The entries below are to be repeated exactly, and their pictures left out.

____________________

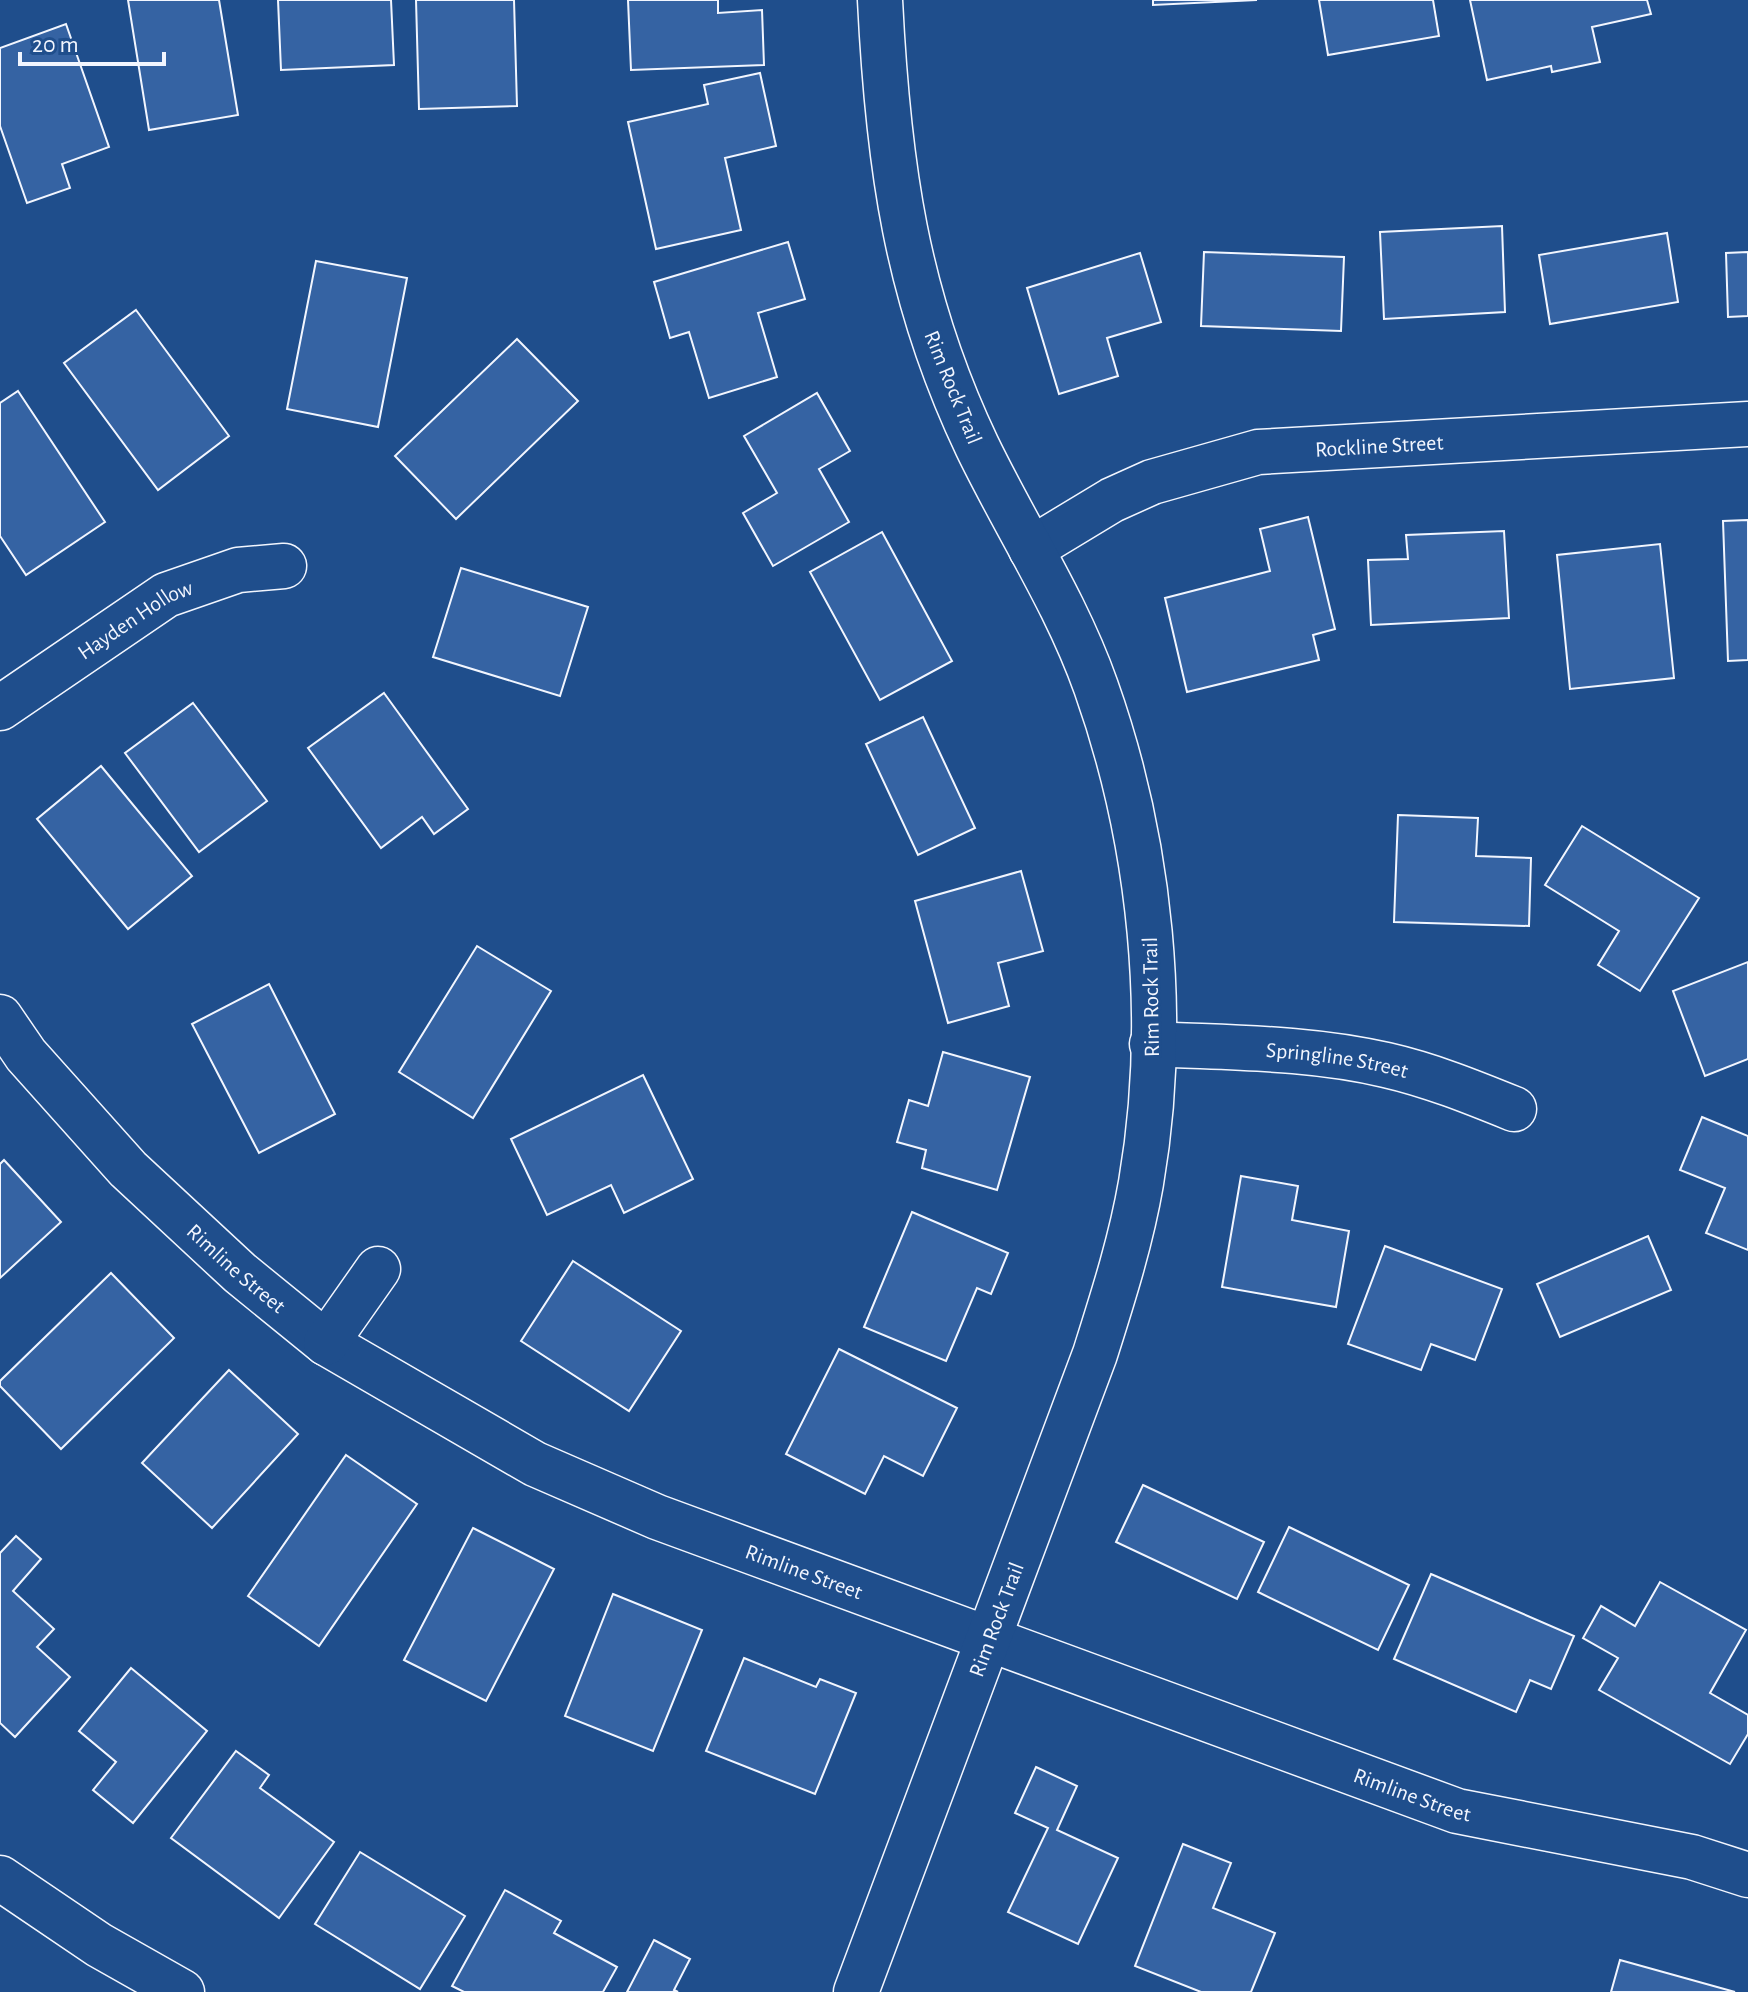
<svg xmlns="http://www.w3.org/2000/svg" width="1748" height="1992" font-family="'Alegreya Sans',sans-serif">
  <rect width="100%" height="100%" fill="#1f4e8c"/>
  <g fill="#3563a3" stroke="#f2f6ff" stroke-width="2">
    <path d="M128 0H219L238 115 149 130Z"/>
    <path d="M278 0H391L394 65 281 70Z"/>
    <path d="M416 0H514L517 106 419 109Z"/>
    <path d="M628 0H718V13L762 10 764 65 631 70Z"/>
    <path d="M1153 0H1257L1153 5Z"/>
    <path d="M1319 0H1433L1439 36 1328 55Z"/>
    <path d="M1470 0H1647L1651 14 1592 27 1600 62 1552 72 1551 66 1487 80Z"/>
    <path d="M66 24 109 147 62 164 70 188 27 203 0 126V48Z"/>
    <path d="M760 73 776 146 725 158 741 230 656 249 628 122 708 104 704 85Z"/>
    <path d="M1502 226 1505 312 1384 319 1380 232Z"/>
    <path d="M1667 233 1678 302 1550 324 1539 255Z"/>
    <path d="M788 242 805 299 758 313 777 377 709 398 689 332 670 338 654 282Z"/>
    <path d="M1204 252 1344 257 1341 331 1201 326Z"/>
    <path d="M1748 252V316L1728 317 1726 253Z"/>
    <path d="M1140 253 1161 322 1107 338 1118 376 1059 394 1027 288Z"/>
    <path d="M316 261 407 278 378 427 287 409Z"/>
    <path d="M136 310 229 436 158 490 64 363Z"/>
    <path d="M517 339 578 401 456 519 395 456Z"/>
    <path d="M18 391 105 522 26 575 0 536V403Z"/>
    <path d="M817 393 850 451 819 469 849 522 773 566 743 513 777 493 744 436Z"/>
    <path d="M1308 517 1335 629 1313 635 1319 660 1187 692 1165 598 1270 571 1260 529Z"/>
    <path d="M1748 520V660L1728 661 1723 521Z"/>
    <path d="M1504 531 1509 618 1371 625 1368 560 1408 559 1406 535Z"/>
    <path d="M882 532 952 661 880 700 810 572Z"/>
    <path d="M1660 544 1674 678 1570 689 1557 555Z"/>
    <path d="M461 568 588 607 560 696 433 657Z"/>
    <path d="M384 693 468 809 434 834 422 817 381 848 308 748Z"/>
    <path d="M193 703 267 801 199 852 125 753Z"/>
    <path d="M923 717 975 828 918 855 866 744Z"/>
    <path d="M101 766 192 876 128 929 37 819Z"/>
    <path d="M1398 815 1478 818 1476 856 1531 858 1529 926 1394 922Z"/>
    <path d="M1582 826 1699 898 1640 991 1598 965 1619 931 1545 885Z"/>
    <path d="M1021 871 1043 951 998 963 1009 1006 948 1023 915 901Z"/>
    <path d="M477 946 551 991 473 1118 399 1072Z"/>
    <path d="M1748 962V1059L1705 1076 1673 991Z"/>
    <path d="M269 984 335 1114 259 1153 192 1024Z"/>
    <path d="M943 1052 1030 1077 997 1190 922 1168 926 1150 897 1142 909 1100 928 1106Z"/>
    <path d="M643 1075 693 1179 624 1213 611 1185 547 1215 511 1139Z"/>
    <path d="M1702 1117 1748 1136V1250L1706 1233 1725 1188 1680 1170Z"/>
    <path d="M4 1160 61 1222 0 1278V1164Z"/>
    <path d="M1241 1176 1298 1186 1292 1220 1349 1231 1336 1307 1222 1287Z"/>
    <path d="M912 1212 1008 1253 991 1294 977 1288 946 1361 864 1327Z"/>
    <path d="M1648 1236 1671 1290 1560 1337 1537 1284Z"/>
    <path d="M1385 1246 1502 1289 1475 1360 1431 1344 1421 1370 1348 1344Z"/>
    <path d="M573 1261 681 1331 629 1411 521 1341Z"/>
    <path d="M111 1273 174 1338 61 1449 0 1386V1381Z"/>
    <path d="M839 1349 957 1408 923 1476 884 1456 865 1494 786 1454Z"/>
    <path d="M229 1370 298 1434 212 1528 142 1463Z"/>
    <path d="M346 1455 417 1504 319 1646 248 1596Z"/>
    <path d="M1143 1485 1264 1542 1237 1599 1116 1542Z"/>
    <path d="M1289 1527 1409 1585 1378 1650 1258 1592Z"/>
    <path d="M473 1528 554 1569 486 1701 404 1660Z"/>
    <path d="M16 1536 41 1559 13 1591 54 1629 37 1647 70 1677 15 1737 0 1723V1553Z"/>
    <path d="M1431 1574 1574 1636 1551 1689 1530 1680 1516 1712 1394 1659Z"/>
    <path d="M1660 1582 1746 1630 1710 1693 1748 1715V1734L1730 1764 1599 1690 1618 1658 1583 1638 1601 1606 1635 1626Z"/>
    <path d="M613 1594 702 1630 653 1751 565 1716Z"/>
    <path d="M744 1658 816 1687 820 1679 856 1693 815 1794 706 1751Z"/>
    <path d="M131 1668 207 1731 133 1823 93 1790 116 1762 79 1731Z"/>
    <path d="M236 1751 269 1775 260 1788 334 1842 279 1918 171 1838Z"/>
    <path d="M1036 1767 1077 1786 1057 1830 1118 1858 1078 1944 1008 1912 1048 1828 1015 1813Z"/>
    <path d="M1183 1844 1231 1863 1213 1908 1275 1933 1251 1992H1201L1135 1966Z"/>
    <path d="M360 1852 465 1916 420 1989 315 1924Z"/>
    <path d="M505 1890 561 1921 554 1933 617 1967 603 1992H464L452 1986Z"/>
    <path d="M654 1940 690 1959 674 1990 678 1992H627Z"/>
    <path d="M1620 1960 1735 1992H1611Z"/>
  </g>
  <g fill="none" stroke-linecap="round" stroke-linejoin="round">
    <g stroke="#f2f6ff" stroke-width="47">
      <g id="minor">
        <path id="s1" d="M1031 549 1112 500 1152 482 1258 452 1748 424"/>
        <path id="s2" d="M0 708 166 595 238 570 284 566"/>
        <path id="s3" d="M0 1017 26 1055 128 1169 240 1273 326 1343 535 1464 657 1517 1457 1811 1692 1857 1748 1875"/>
        <path id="s4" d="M1152 1044C1230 1048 1309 1047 1386 1065 1430 1075 1472 1092 1514 1109"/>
        <path d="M326 1343 378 1269"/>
        <path d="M0 1878 99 1945 182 1992"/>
        <path id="s5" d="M856 1992 1095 1354C1113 1297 1131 1241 1141 1183 1169 1020 1151 842 1096 687 1066 602 1016 527 977 446 906 297 888 163 880 0"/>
      </g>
    </g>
    <use href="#minor" stroke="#1f4e8c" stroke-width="44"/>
  </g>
  <g text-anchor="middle" stroke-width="6" stroke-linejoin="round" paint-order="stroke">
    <g font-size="22" fill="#f2f6ff" stroke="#1f4e8c">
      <text transform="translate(954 387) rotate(68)" y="8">Rim Rock Trail</text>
      <text dy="8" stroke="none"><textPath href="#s1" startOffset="370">Rockline Street</textPath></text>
      <text dy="8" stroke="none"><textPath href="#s2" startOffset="162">Hayden Hollow</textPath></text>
      <text transform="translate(1150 997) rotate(-91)" y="8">Rim Rock Trail</text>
      <text dy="8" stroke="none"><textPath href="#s4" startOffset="186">Springline Street</textPath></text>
      <text dy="8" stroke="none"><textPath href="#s3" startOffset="346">Rimline Street</textPath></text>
      <text dy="8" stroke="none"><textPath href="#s3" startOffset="994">Rimline Street</textPath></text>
      <text dy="8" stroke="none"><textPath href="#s5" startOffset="398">Rim Rock Trail</textPath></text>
      <text dy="8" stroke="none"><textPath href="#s3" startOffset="1642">Rimline Street</textPath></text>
    </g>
  </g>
  <path d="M20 52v12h144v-12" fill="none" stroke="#f2f6ff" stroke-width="4"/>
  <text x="32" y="52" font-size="24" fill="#f2f6ff" stroke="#1f4e8c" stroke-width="6" paint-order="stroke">20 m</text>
</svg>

____________________

The answer >>
<svg xmlns="http://www.w3.org/2000/svg" width="1748" height="1992" font-family="'Alegreya Sans',sans-serif">
  <rect width="100%" height="100%" fill="#1f4e8c"/>
  <g fill="#3563a3" stroke="#f2f6ff" stroke-width="2">
    <path d="M128 0H219L238 115 149 130Z"/>
    <path d="M278 0H391L394 65 281 70Z"/>
    <path d="M416 0H514L517 106 419 109Z"/>
    <path d="M628 0H718V13L762 10 764 65 631 70Z"/>
    <path d="M1153 0H1257L1153 5Z"/>
    <path d="M1319 0H1433L1439 36 1328 55Z"/>
    <path d="M1470 0H1647L1651 14 1592 27 1600 62 1552 72 1551 66 1487 80Z"/>
    <path d="M66 24 109 147 62 164 70 188 27 203 0 126V48Z"/>
    <path d="M760 73 776 146 725 158 741 230 656 249 628 122 708 104 704 85Z"/>
    <path d="M1502 226 1505 312 1384 319 1380 232Z"/>
    <path d="M1667 233 1678 302 1550 324 1539 255Z"/>
    <path d="M788 242 805 299 758 313 777 377 709 398 689 332 670 338 654 282Z"/>
    <path d="M1204 252 1344 257 1341 331 1201 326Z"/>
    <path d="M1748 252V316L1728 317 1726 253Z"/>
    <path d="M1140 253 1161 322 1107 338 1118 376 1059 394 1027 288Z"/>
    <path d="M316 261 407 278 378 427 287 409Z"/>
    <path d="M136 310 229 436 158 490 64 363Z"/>
    <path d="M517 339 578 401 456 519 395 456Z"/>
    <path d="M18 391 105 522 26 575 0 536V403Z"/>
    <path d="M817 393 850 451 819 469 849 522 773 566 743 513 777 493 744 436Z"/>
    <path d="M1308 517 1335 629 1313 635 1319 660 1187 692 1165 598 1270 571 1260 529Z"/>
    <path d="M1748 520V660L1728 661 1723 521Z"/>
    <path d="M1504 531 1509 618 1371 625 1368 560 1408 559 1406 535Z"/>
    <path d="M882 532 952 661 880 700 810 572Z"/>
    <path d="M1660 544 1674 678 1570 689 1557 555Z"/>
    <path d="M461 568 588 607 560 696 433 657Z"/>
    <path d="M384 693 468 809 434 834 422 817 381 848 308 748Z"/>
    <path d="M193 703 267 801 199 852 125 753Z"/>
    <path d="M923 717 975 828 918 855 866 744Z"/>
    <path d="M101 766 192 876 128 929 37 819Z"/>
    <path d="M1398 815 1478 818 1476 856 1531 858 1529 926 1394 922Z"/>
    <path d="M1582 826 1699 898 1640 991 1598 965 1619 931 1545 885Z"/>
    <path d="M1021 871 1043 951 998 963 1009 1006 948 1023 915 901Z"/>
    <path d="M477 946 551 991 473 1118 399 1072Z"/>
    <path d="M1748 962V1059L1705 1076 1673 991Z"/>
    <path d="M269 984 335 1114 259 1153 192 1024Z"/>
    <path d="M943 1052 1030 1077 997 1190 922 1168 926 1150 897 1142 909 1100 928 1106Z"/>
    <path d="M643 1075 693 1179 624 1213 611 1185 547 1215 511 1139Z"/>
    <path d="M1702 1117 1748 1136V1250L1706 1233 1725 1188 1680 1170Z"/>
    <path d="M4 1160 61 1222 0 1278V1164Z"/>
    <path d="M1241 1176 1298 1186 1292 1220 1349 1231 1336 1307 1222 1287Z"/>
    <path d="M912 1212 1008 1253 991 1294 977 1288 946 1361 864 1327Z"/>
    <path d="M1648 1236 1671 1290 1560 1337 1537 1284Z"/>
    <path d="M1385 1246 1502 1289 1475 1360 1431 1344 1421 1370 1348 1344Z"/>
    <path d="M573 1261 681 1331 629 1411 521 1341Z"/>
    <path d="M111 1273 174 1338 61 1449 0 1386V1381Z"/>
    <path d="M839 1349 957 1408 923 1476 884 1456 865 1494 786 1454Z"/>
    <path d="M229 1370 298 1434 212 1528 142 1463Z"/>
    <path d="M346 1455 417 1504 319 1646 248 1596Z"/>
    <path d="M1143 1485 1264 1542 1237 1599 1116 1542Z"/>
    <path d="M1289 1527 1409 1585 1378 1650 1258 1592Z"/>
    <path d="M473 1528 554 1569 486 1701 404 1660Z"/>
    <path d="M16 1536 41 1559 13 1591 54 1629 37 1647 70 1677 15 1737 0 1723V1553Z"/>
    <path d="M1431 1574 1574 1636 1551 1689 1530 1680 1516 1712 1394 1659Z"/>
    <path d="M1660 1582 1746 1630 1710 1693 1748 1715V1734L1730 1764 1599 1690 1618 1658 1583 1638 1601 1606 1635 1626Z"/>
    <path d="M613 1594 702 1630 653 1751 565 1716Z"/>
    <path d="M744 1658 816 1687 820 1679 856 1693 815 1794 706 1751Z"/>
    <path d="M131 1668 207 1731 133 1823 93 1790 116 1762 79 1731Z"/>
    <path d="M236 1751 269 1775 260 1788 334 1842 279 1918 171 1838Z"/>
    <path d="M1036 1767 1077 1786 1057 1830 1118 1858 1078 1944 1008 1912 1048 1828 1015 1813Z"/>
    <path d="M1183 1844 1231 1863 1213 1908 1275 1933 1251 1992H1201L1135 1966Z"/>
    <path d="M360 1852 465 1916 420 1989 315 1924Z"/>
    <path d="M505 1890 561 1921 554 1933 617 1967 603 1992H464L452 1986Z"/>
    <path d="M654 1940 690 1959 674 1990 678 1992H627Z"/>
    <path d="M1620 1960 1735 1992H1611Z"/>
  </g>
  <g fill="none" stroke-linecap="round" stroke-linejoin="round">
    <g stroke="#f2f6ff" stroke-width="47">
      <g id="minor">
        <path id="s1" d="M1031 549 1112 500 1152 482 1258 452 1748 424"/>
        <path id="s2" d="M0 708 166 595 238 570 284 566"/>
        <path id="s3" d="M0 1017 26 1055 128 1169 240 1273 326 1343 535 1464 657 1517 1457 1811 1692 1857 1748 1875"/>
        <path id="s4" d="M1152 1044C1230 1048 1309 1047 1386 1065 1430 1075 1472 1092 1514 1109"/>
        <path d="M326 1343 378 1269"/>
        <path d="M0 1878 99 1945 182 1992"/>
        <path id="s5" d="M856 1992 1095 1354C1113 1297 1131 1241 1141 1183 1169 1020 1151 842 1096 687 1066 602 1016 527 977 446 906 297 888 163 880 0"/>
      </g>
    </g>
    <use href="#minor" stroke="#1f4e8c" stroke-width="44"/>
  </g>
  <g text-anchor="middle" stroke-width="6" stroke-linejoin="round" paint-order="stroke">
    <g font-size="22" fill="#f2f6ff" stroke="#1f4e8c">
      <text transform="translate(954 387) rotate(68)" y="8">Rim Rock Trail</text>
      <text dy="8" stroke="none"><textPath href="#s1" startOffset="370">Rockline Street</textPath></text>
      <text dy="8" stroke="none"><textPath href="#s2" startOffset="162">Hayden Hollow</textPath></text>
      <text transform="translate(1150 997) rotate(-91)" y="8">Rim Rock Trail</text>
      <text dy="8" stroke="none"><textPath href="#s4" startOffset="186">Springline Street</textPath></text>
      <text dy="8" stroke="none"><textPath href="#s3" startOffset="346">Rimline Street</textPath></text>
      <text dy="8" stroke="none"><textPath href="#s3" startOffset="994">Rimline Street</textPath></text>
      <text dy="8" stroke="none"><textPath href="#s5" startOffset="398">Rim Rock Trail</textPath></text>
      <text dy="8" stroke="none"><textPath href="#s3" startOffset="1642">Rimline Street</textPath></text>
    </g>
  </g>
  <path d="M20 52v12h144v-12" fill="none" stroke="#f2f6ff" stroke-width="4"/>
  <text x="32" y="52" font-size="24" fill="#f2f6ff" stroke="#1f4e8c" stroke-width="6" paint-order="stroke">20 m</text>
</svg>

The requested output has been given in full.